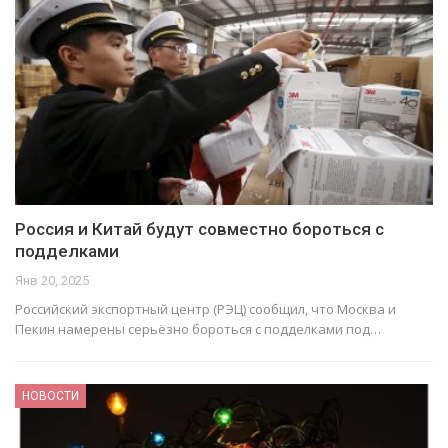
Россия и Китай будут совместно бороться с
подделками
Янв 20, 2025
Российский экспортный центр (РЭЦ) сообщил, что Москва и
Пекин намерены серьёзно бороться с подделками под…
НОВОСТИ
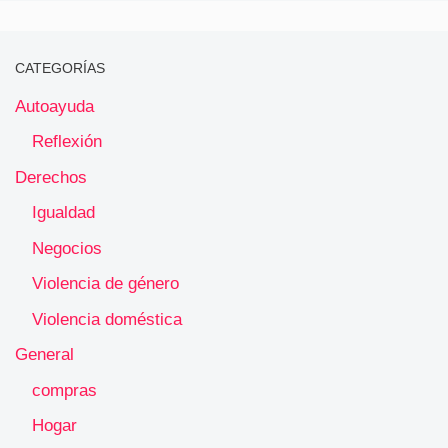
CATEGORÍAS
Autoayuda
Reflexión
Derechos
Igualdad
Negocios
Violencia de género
Violencia doméstica
General
compras
Hogar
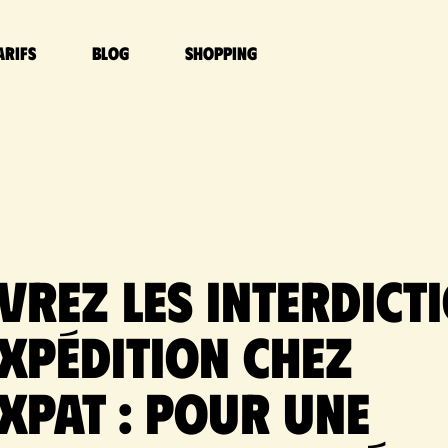
arifs
Blog
Shopping
vrez les Interdict
expédition chez
xpat : Pour une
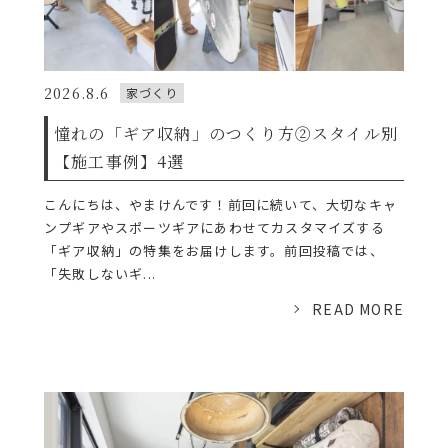
2026.8.6
家づくり
憧れの「ギア収納」のつくり方②スタイル別
【施工事例】4選
こんにちは、やまけんです！前回に続いて、大切なキャ
ンプギアやスポーツギアにあわせてカスタマイズする
「ギア収納」の特集をお届けします。前回投稿では、
「失敗しないギ...
READ MORE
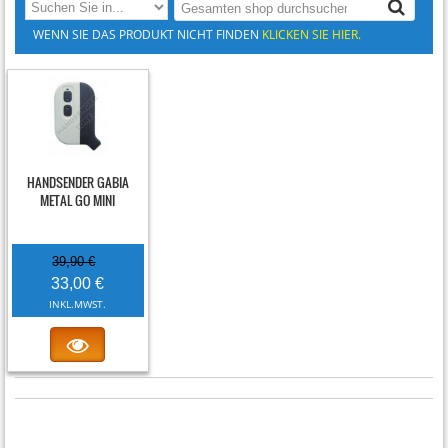
WENN SIE DAS PRODUKT NICHT FINDEN
KLICKEN SIE HIER.
-17%
HANDSENDER GABIA
METAL GO MINI
39,90 €
33,00 €
INKL.MWST.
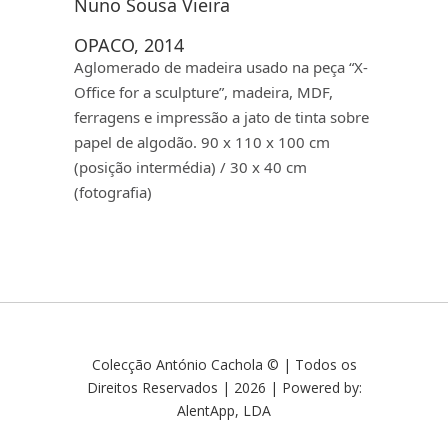
Nuno Sousa Vieira
OPACO, 2014
Aglomerado de madeira usado na peça “X-
Office for a sculpture”, madeira, MDF,
ferragens e impressão a jato de tinta sobre
papel de algodão. 90 x 110 x 100 cm
(posição intermédia) / 30 x 40 cm
(fotografia)
Colecção António Cachola © | Todos os
Direitos Reservados | 2026 | Powered by:
AlentApp, LDA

==========

- _What you will do_: Please transcribe the material above exactly as written. Leave the pictures out.

- _Answer for the task_:
Россия и Китай будут совместно бороться с
подделками
Янв 20, 2025
Российский экспортный центр (РЭЦ) сообщил, что Москва и
Пекин намерены серьёзно бороться с подделками под…
НОВОСТИ
CATEGORÍAS
Autoayuda
Reflexión
Derechos
Igualdad
Negocios
Violencia de género
Violencia doméstica
General
compras
Hogar
arifs
Blog
Shopping
vrez les Interdict
expédition chez
xpat : Pour une
2026.8.6
家づくり
憧れの「ギア収納」のつくり方②スタイル別
【施工事例】4選
こんにちは、やまけんです！前回に続いて、大切なキャ
ンプギアやスポーツギアにあわせてカスタマイズする
「ギア収納」の特集をお届けします。前回投稿では、
「失敗しないギ...
READ MORE
WENN SIE DAS PRODUKT NICHT FINDEN
KLICKEN SIE HIER.
-17%
HANDSENDER GABIA
METAL GO MINI
39,90 €
33,00 €
INKL.MWST.
Nuno Sousa Vieira
OPACO, 2014
Aglomerado de madeira usado na peça “X-
Office for a sculpture”, madeira, MDF,
ferragens e impressão a jato de tinta sobre
papel de algodão. 90 x 110 x 100 cm
(posição intermédia) / 30 x 40 cm
(fotografia)
Colecção António Cachola © | Todos os
Direitos Reservados | 2026 | Powered by:
AlentApp, LDA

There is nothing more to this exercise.